SAAT malam hari tiba, Sakdiah dan dua anaknya minta izin pamit ke Nek Minah. Wanita tua itu tak bisa menghentikan niat Sakdiah untuk pergi.
Mereka bertiga bergerak dengan menggunakan dua RBT hingga ke kawasan Panton Labu. Tujuan mereka adalah rumah salah satu famili Teungku Fiah yang berada di kawasan Pasar Panton Labu.
Daerah ini dinilai lumayan aman dari perang yang sering meletus tiba-tiba seperti daerah lainnya di lintas timur Aceh.
Yang terpenting, pemilik rumah ini adalah tentara republic, tapi memiliki kedekatan dengan para tentara nanggroe.
Menurut Sakdiah, pemilik rumah ini, Teuku Ruslan, pasti akan memberi perlindungan kepada dirinya dan dua anaknya tersebut. Faktor family, harga dirinya sebagai orang Aceh serta kedekatannya secara pribadi dengan para tentara nanggroe, pasti akan membuat sosok itu menerima mereka untuk sementara waktu di sana.
Waktu yang ditempuh dari rumah Nek Minah di pedalaman Simpang Ulim ke Panton Labu sekitar 45 menit perjalanan.
Jelang Isya, rombongan Sakdiah tiba di rumah yang dituju. Seseorang mengintip mereka dari jendela saat itu.
Pria berumur 30-an dengan cepat mendekati Sakdiah. Ia membayar RBT tanpa disuruh serta langsung memeluk Si Kecil.
“Kak Sakdiah. Kemana saja kakak selama ini. Bang Fiah beberapa kali menelponku dan menanyakan kabar soal kakak,” ujar pria tadi. Ia adalah Ruslan.
“Kita masuk dulu kak. Budi bawa masuk barang-barang mamakmu!” perintah Ruslan ke Budi. Remaja itu mengangguk. Ia lumayan akrab dengan Ruslan yang merupakan kerabat dekat ayahnya itu.
Faktor baju loreng tak menghalanginya untuk dekat satu sama lainnya.
Usai Sakdiah dan dua anaknya masuk ke dalam, Ruslan memerintah seorang lelaki muda untuk duduk di halaman depan dekat pintu. Pintu rumah sendiri, dikunci dari dalam. Lelaki muda tadi bertugas untuk memantau sesuatu yang mencurigakan di luar serta memberi aba-aba jika keadaan tak terduga terjadi.
Di dalam rumah, istri Ruslan datang untuk memeluk Sakdiah dengan erat. Keduanya kemudian menitih air mata tanpa berkata-kata.
Demikian juga dengan Ameliah, anak Ruslan, yang seumuran dengan anak Sakdiah terkecil, Ibnu Hajar. Tapi Si Kecil terlihat masih risih dengan keluarga Ruslan.
Ruslan sendiri paham dengan sikap Ibnu. Ia mengabaikan sikap Ibnu yang dari dulu antipati terhadapnya karena factor baju loreng.
“Kak, aku sudah menjadi informasi terkait keberadaan Raman di semua penjara, tapi belum berhasil. Aku merasa bersalah atas kejadian yang menimpa Raman,” ujar Ruslan. Pria itu menitihkan air mata.
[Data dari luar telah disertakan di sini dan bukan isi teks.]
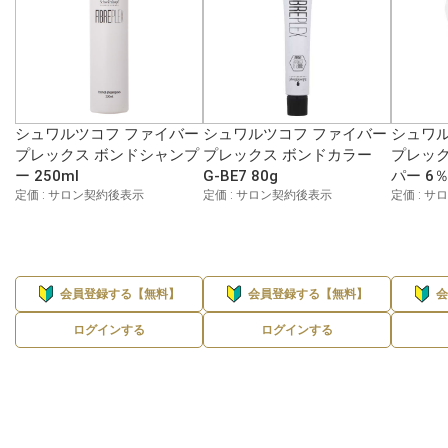
シュワルツコフ ファイバー
シュワルツコフ ファイバー
シュワル
プレックス ボンドシャンプ
プレックス ボンドカラー
プレック
ー 250ml
G-BE7 80g
パー 6％
定価 : サロン契約後表示
定価 : サロン契約後表示
定価 : 
会員登録する【無料】
会員登録する【無料】
ログインする
ログインする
Sakdiah mencoba bersikap tenang. Namun air matanya tetap tumpah setiap kali mengenang peristiwa pengambilan paksa anak tertuanya itu di rumah. Kejadian itu berlangsung di depan matanya sendiri.
“Tidak apa-apa, Lan. Mungkin ini sudah takdirnya. Kakak hanya berharap, kalau ia di penjara, kita tahu alamatnya. Kalau dia sudah meninggal, kita tahu kuburannya. Nanti saat konflik ini selesai, kami dapat berziarah ke sana,” ujar Sakdiah.
Ruslan dan istri menitihkan air mata saat mendengarkan pengakuan Sakdiah.
Ruslan dan keluarga sendiri telah melakukan berbagai upaya untuk membantu perjuangan tentara nanggroe secara diam-diam selama ini. Posisi Ruslan yang berbaju loreng memudahkannya untuk mencari informasi penting soal orang-orang yang ditangkap selama ini.
Beberapa berhasil dibebaskannya dan kemudian pergi meninggalkan Aceh dengan tujuan Malaya dan Jakarta.
Beberapa kembali ke pasukan nanggroe dan bertempur hingga ajal tiba. Namun beberapa lagi gagal dibebaskan karena lebih dahulu dieksekusi dalam perjalanan.